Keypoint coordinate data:
-- -- --

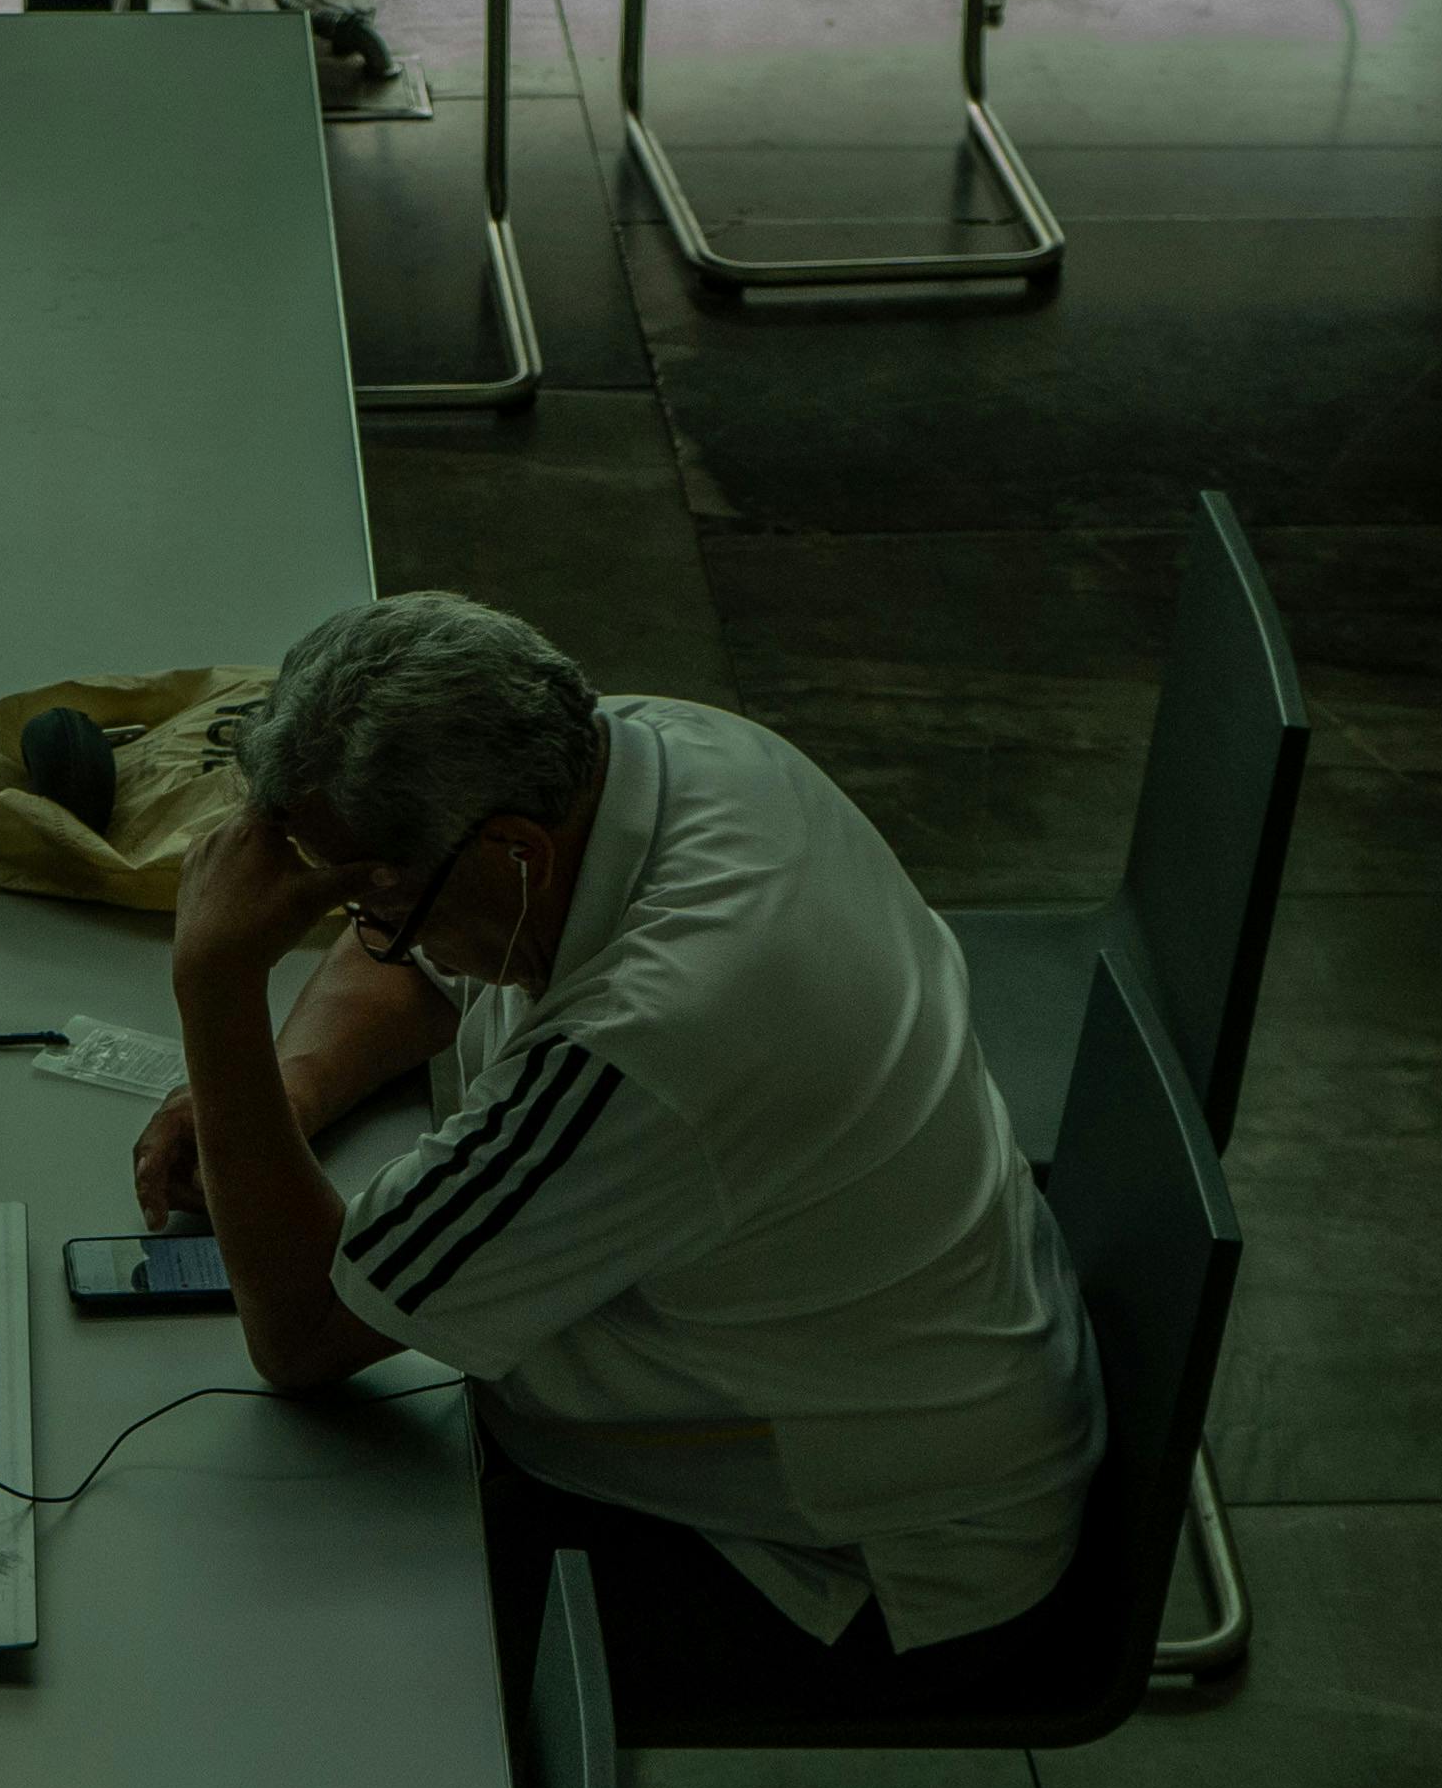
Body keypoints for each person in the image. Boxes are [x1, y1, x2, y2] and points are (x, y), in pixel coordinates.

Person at [133, 591, 1103, 1710]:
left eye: (379, 899)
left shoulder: (654, 1040)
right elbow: (418, 967)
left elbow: (303, 1327)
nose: (373, 935)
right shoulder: (654, 750)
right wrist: (289, 1092)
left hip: (879, 1564)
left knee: (291, 1650)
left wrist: (216, 991)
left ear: (513, 853)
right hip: (938, 1373)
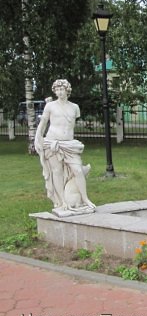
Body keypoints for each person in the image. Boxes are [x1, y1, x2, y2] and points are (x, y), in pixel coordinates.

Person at [34, 79, 95, 214]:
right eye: (57, 90)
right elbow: (43, 123)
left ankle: (85, 199)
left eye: (62, 89)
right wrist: (37, 139)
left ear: (67, 90)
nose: (59, 92)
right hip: (53, 143)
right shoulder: (50, 106)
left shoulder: (74, 107)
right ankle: (62, 202)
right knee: (57, 172)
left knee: (78, 170)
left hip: (69, 144)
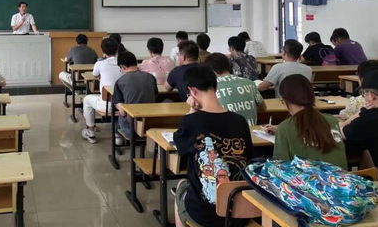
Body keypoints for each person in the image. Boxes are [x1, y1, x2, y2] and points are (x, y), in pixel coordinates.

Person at [173, 66, 253, 227]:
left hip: (204, 215)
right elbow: (249, 155)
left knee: (181, 185)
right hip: (239, 212)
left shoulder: (189, 122)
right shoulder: (240, 121)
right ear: (216, 86)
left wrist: (191, 110)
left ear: (192, 91)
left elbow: (181, 150)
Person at [266, 74, 347, 169]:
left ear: (286, 100)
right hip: (340, 177)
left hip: (308, 178)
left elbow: (279, 168)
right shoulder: (332, 120)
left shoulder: (285, 128)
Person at [204, 53, 266, 126]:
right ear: (229, 66)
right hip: (250, 131)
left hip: (226, 132)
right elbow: (263, 108)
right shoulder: (249, 83)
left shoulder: (210, 88)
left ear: (211, 71)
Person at [81, 38, 123, 144]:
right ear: (117, 49)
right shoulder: (123, 63)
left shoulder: (100, 64)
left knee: (87, 99)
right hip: (124, 105)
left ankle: (91, 132)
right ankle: (118, 134)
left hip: (107, 105)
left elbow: (95, 75)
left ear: (102, 50)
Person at [112, 51, 158, 139]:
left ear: (123, 67)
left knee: (119, 113)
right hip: (152, 125)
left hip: (132, 130)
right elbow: (155, 95)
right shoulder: (150, 77)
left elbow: (122, 111)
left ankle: (118, 137)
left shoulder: (120, 81)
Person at [341, 70, 378, 168]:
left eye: (364, 93)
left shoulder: (369, 118)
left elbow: (342, 133)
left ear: (372, 96)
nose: (365, 98)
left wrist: (364, 111)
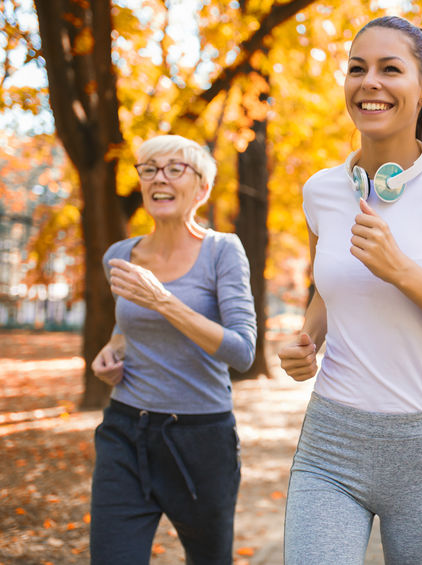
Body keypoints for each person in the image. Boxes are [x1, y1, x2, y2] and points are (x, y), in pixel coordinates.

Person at [277, 15, 422, 565]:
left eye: (389, 69)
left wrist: (401, 270)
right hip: (330, 441)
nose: (368, 82)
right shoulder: (322, 192)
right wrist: (306, 340)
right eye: (357, 69)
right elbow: (332, 286)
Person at [89, 134, 257, 565]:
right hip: (126, 431)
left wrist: (163, 299)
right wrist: (113, 350)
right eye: (149, 169)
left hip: (200, 438)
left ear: (202, 189)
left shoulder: (222, 251)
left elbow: (242, 352)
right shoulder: (119, 256)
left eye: (174, 168)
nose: (158, 178)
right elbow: (127, 327)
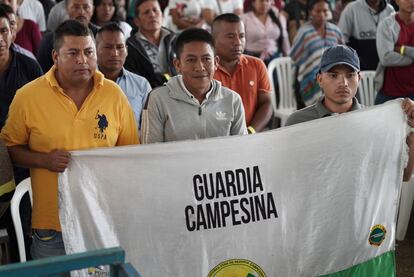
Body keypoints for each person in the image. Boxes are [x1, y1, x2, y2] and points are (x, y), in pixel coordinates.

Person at [1, 19, 139, 259]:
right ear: (55, 56)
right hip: (52, 225)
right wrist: (43, 160)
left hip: (103, 218)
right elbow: (9, 149)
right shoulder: (28, 96)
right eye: (73, 53)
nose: (83, 60)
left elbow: (130, 155)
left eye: (89, 52)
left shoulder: (114, 95)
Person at [285, 44, 414, 181]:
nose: (343, 83)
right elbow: (286, 176)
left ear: (359, 78)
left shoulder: (373, 122)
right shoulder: (297, 122)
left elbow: (403, 176)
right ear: (320, 79)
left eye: (350, 75)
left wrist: (412, 141)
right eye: (333, 75)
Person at [141, 27, 247, 143]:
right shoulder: (158, 99)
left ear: (216, 62)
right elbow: (151, 152)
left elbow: (241, 149)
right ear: (177, 65)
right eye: (191, 60)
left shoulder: (232, 100)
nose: (200, 67)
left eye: (206, 59)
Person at [212, 13, 272, 134]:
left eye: (242, 36)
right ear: (213, 40)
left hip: (251, 135)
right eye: (230, 36)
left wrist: (250, 131)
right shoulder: (206, 70)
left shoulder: (257, 65)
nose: (238, 42)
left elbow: (267, 103)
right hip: (216, 138)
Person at [96, 22, 151, 129]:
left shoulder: (141, 85)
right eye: (108, 47)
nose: (115, 53)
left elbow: (148, 128)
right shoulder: (84, 83)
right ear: (95, 50)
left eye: (120, 47)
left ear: (126, 51)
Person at [290, 0, 343, 107]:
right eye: (318, 11)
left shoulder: (335, 31)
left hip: (332, 79)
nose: (322, 14)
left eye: (325, 11)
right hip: (308, 79)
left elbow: (342, 55)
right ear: (310, 12)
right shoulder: (304, 32)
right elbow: (295, 57)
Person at [124, 0, 176, 88]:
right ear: (137, 21)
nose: (152, 15)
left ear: (162, 15)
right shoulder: (130, 47)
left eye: (155, 10)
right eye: (146, 12)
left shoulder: (175, 40)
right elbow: (135, 81)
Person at [37, 0, 99, 72]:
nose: (81, 12)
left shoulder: (101, 36)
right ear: (67, 9)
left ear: (93, 9)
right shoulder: (49, 41)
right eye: (76, 7)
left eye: (86, 7)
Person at [375, 0, 414, 104]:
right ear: (396, 1)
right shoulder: (387, 24)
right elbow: (386, 58)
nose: (411, 1)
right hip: (390, 91)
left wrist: (402, 49)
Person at [338, 0, 394, 70]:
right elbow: (341, 39)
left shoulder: (390, 10)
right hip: (360, 69)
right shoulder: (351, 9)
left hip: (385, 68)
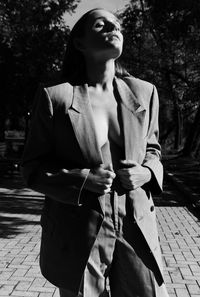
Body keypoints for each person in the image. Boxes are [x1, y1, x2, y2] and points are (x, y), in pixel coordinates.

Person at [21, 8, 169, 297]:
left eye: (116, 25)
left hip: (136, 225)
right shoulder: (57, 96)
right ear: (79, 43)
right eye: (100, 25)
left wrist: (147, 172)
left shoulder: (144, 92)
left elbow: (153, 149)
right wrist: (83, 179)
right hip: (79, 230)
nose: (112, 28)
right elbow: (32, 168)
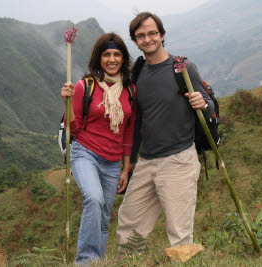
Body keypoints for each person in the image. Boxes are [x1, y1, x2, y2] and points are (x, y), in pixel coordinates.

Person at [116, 12, 215, 252]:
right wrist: (130, 162)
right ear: (135, 41)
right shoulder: (137, 73)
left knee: (179, 232)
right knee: (129, 222)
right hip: (146, 162)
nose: (147, 39)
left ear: (162, 35)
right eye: (141, 36)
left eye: (152, 33)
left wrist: (203, 103)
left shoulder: (183, 68)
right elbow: (137, 120)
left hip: (178, 159)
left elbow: (210, 104)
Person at [61, 32, 135, 264]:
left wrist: (125, 169)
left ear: (123, 58)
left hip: (113, 162)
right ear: (98, 58)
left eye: (116, 54)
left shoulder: (130, 91)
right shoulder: (86, 86)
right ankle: (84, 261)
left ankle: (98, 261)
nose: (111, 59)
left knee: (103, 217)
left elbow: (127, 133)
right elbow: (73, 127)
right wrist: (68, 102)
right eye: (106, 54)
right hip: (85, 153)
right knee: (93, 200)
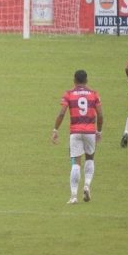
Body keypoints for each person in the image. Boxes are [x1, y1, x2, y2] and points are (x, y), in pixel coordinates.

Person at [52, 70, 103, 205]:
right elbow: (100, 115)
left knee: (75, 162)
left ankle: (74, 196)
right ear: (86, 80)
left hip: (75, 132)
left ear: (74, 80)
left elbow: (62, 113)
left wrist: (55, 129)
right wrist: (99, 131)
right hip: (90, 132)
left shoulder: (68, 94)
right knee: (90, 158)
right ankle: (86, 185)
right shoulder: (94, 94)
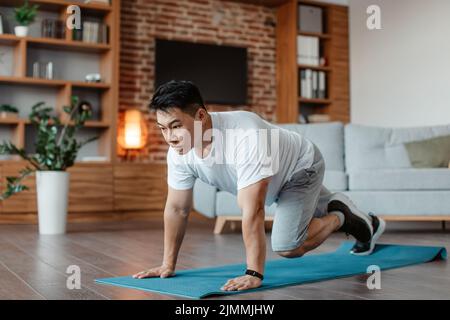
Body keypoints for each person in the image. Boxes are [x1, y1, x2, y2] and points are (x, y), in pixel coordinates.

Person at [132, 80, 385, 292]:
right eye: (163, 129)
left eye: (176, 126)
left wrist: (254, 273)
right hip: (277, 175)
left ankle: (340, 215)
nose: (169, 137)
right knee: (319, 221)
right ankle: (367, 224)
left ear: (200, 115)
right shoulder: (178, 151)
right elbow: (177, 209)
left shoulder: (246, 136)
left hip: (300, 167)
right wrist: (167, 264)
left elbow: (253, 211)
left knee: (288, 246)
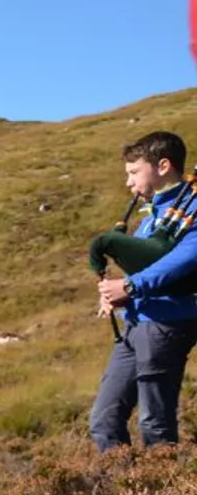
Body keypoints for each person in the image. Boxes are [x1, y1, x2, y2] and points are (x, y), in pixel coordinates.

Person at [89, 131, 197, 449]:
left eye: (134, 172)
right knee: (103, 421)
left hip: (168, 323)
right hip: (136, 324)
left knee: (154, 422)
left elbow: (183, 259)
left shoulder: (192, 207)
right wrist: (111, 292)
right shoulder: (153, 216)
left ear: (163, 166)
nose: (129, 182)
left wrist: (130, 286)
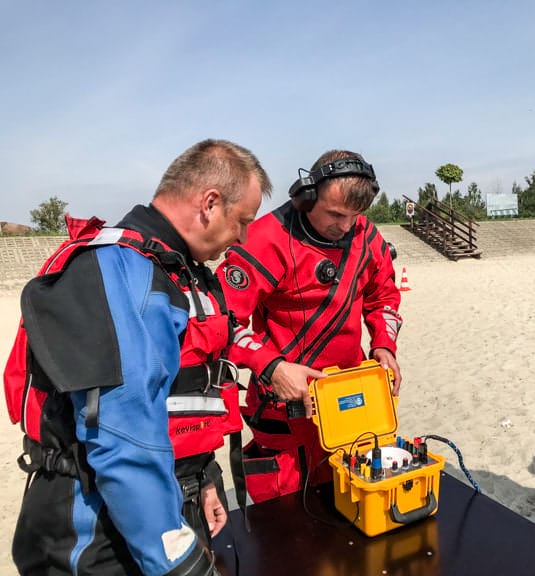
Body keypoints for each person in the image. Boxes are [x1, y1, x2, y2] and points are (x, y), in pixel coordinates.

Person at [4, 139, 271, 575]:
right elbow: (121, 437)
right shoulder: (119, 269)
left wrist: (198, 480)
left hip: (164, 501)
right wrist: (174, 554)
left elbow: (179, 398)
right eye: (241, 221)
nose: (242, 237)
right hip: (96, 521)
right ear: (209, 203)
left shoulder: (176, 269)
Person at [216, 149, 402, 503]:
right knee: (287, 527)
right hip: (284, 412)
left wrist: (384, 345)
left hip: (352, 404)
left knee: (356, 506)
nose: (345, 226)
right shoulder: (264, 240)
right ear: (306, 198)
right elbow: (222, 319)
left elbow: (384, 297)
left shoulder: (366, 236)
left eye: (355, 216)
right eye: (335, 214)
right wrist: (270, 367)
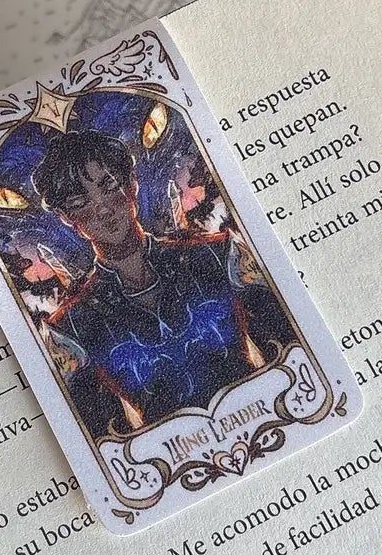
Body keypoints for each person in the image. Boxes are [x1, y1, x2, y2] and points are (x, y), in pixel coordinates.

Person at [31, 127, 294, 441]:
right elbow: (105, 438)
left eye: (109, 185)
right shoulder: (71, 327)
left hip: (266, 419)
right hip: (173, 451)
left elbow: (289, 353)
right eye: (80, 202)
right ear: (66, 217)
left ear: (131, 184)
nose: (102, 208)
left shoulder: (218, 254)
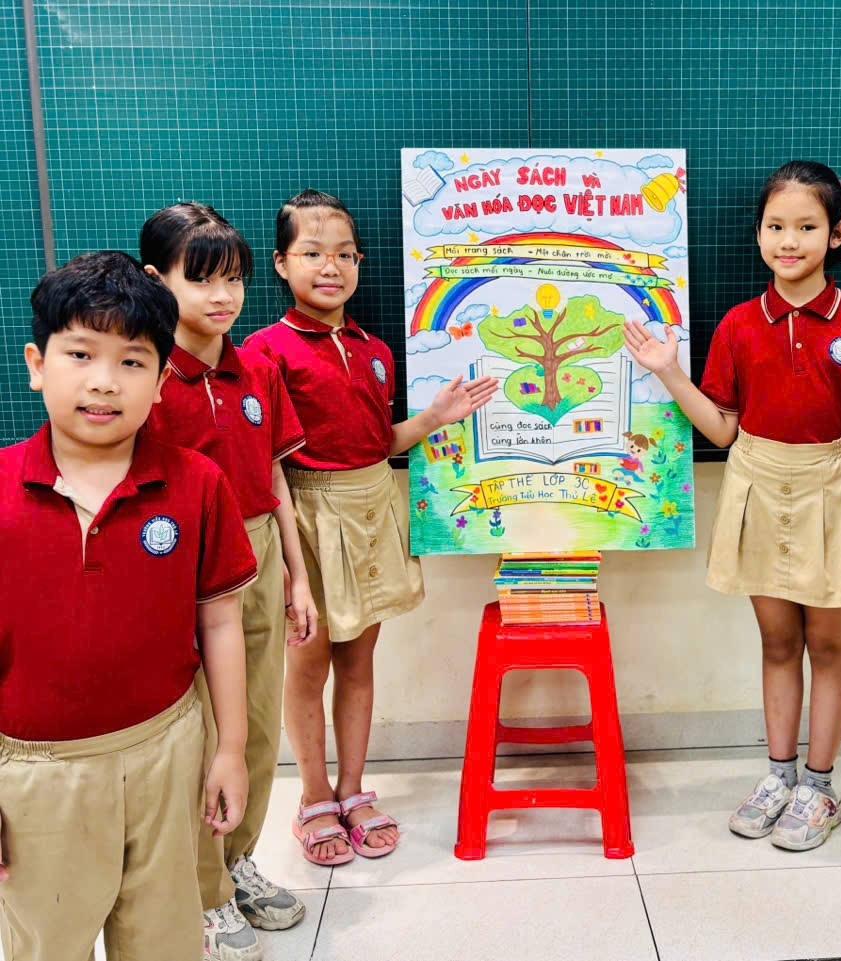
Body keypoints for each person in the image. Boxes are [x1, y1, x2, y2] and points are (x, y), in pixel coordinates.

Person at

-- -- --

After locating the line containing "left shoulder: (373, 122)" in the entries above, return it and every line after it exactly, ending at the line containing "left wrist: (147, 172)", without pictures.

# Worked solution
left shoulder: (373, 122)
right shoulder: (297, 122)
left elbow: (403, 176)
right ear: (320, 79)
left eye: (350, 75)
left wrist: (412, 141)
right eye: (333, 75)
Person at [141, 27, 247, 143]:
right shoulder: (158, 99)
left ear: (216, 62)
right elbow: (151, 152)
left elbow: (241, 149)
right ear: (177, 65)
right eye: (191, 60)
left shoulder: (232, 100)
nose: (200, 67)
left eye: (206, 59)
Person at [212, 13, 272, 134]:
left eye: (242, 36)
right ear: (213, 40)
left hip: (251, 135)
right eye: (230, 36)
left wrist: (250, 131)
right shoulder: (206, 70)
left shoulder: (257, 65)
nose: (238, 42)
left elbow: (267, 103)
right hip: (216, 138)
Person at [96, 22, 151, 129]:
left shoulder: (141, 85)
right eye: (108, 47)
nose: (115, 53)
left elbow: (148, 128)
right shoulder: (84, 83)
right ear: (95, 50)
left eye: (120, 47)
left ear: (126, 51)
Person at [290, 0, 343, 107]:
right eye: (318, 11)
left shoulder: (335, 31)
left hip: (332, 79)
nose: (322, 14)
left eye: (325, 11)
right hip: (308, 79)
left elbow: (342, 55)
right ear: (310, 12)
right shoulder: (304, 32)
right elbow: (295, 57)
Person at [124, 0, 176, 88]:
right ear: (137, 21)
nose: (152, 15)
left ear: (162, 15)
right shoulder: (130, 47)
left eye: (155, 10)
right eye: (146, 12)
left shoulder: (175, 40)
right elbow: (135, 81)
Person at [37, 0, 99, 72]:
nose: (81, 12)
left shoulder: (101, 36)
right ear: (67, 9)
left ear: (93, 9)
right shoulder: (49, 41)
right eye: (76, 7)
left eye: (86, 7)
Person at [375, 0, 414, 104]:
right ear: (396, 1)
right shoulder: (387, 24)
right elbow: (386, 58)
nose: (411, 1)
right hip: (390, 91)
left wrist: (402, 49)
Person at [338, 0, 394, 70]:
right elbow: (341, 39)
left shoulder: (390, 10)
right hip: (360, 69)
right shoulder: (351, 9)
left hip: (385, 68)
Body keypoints for each person in the image. Boxes are [x1, y1, x2, y2] and points are (x, y), in pixel coordinates.

Person at [21, 8, 169, 297]:
left eye: (116, 25)
left hip: (136, 225)
right shoulder: (57, 96)
right ear: (79, 43)
right eye: (100, 25)
left wrist: (147, 172)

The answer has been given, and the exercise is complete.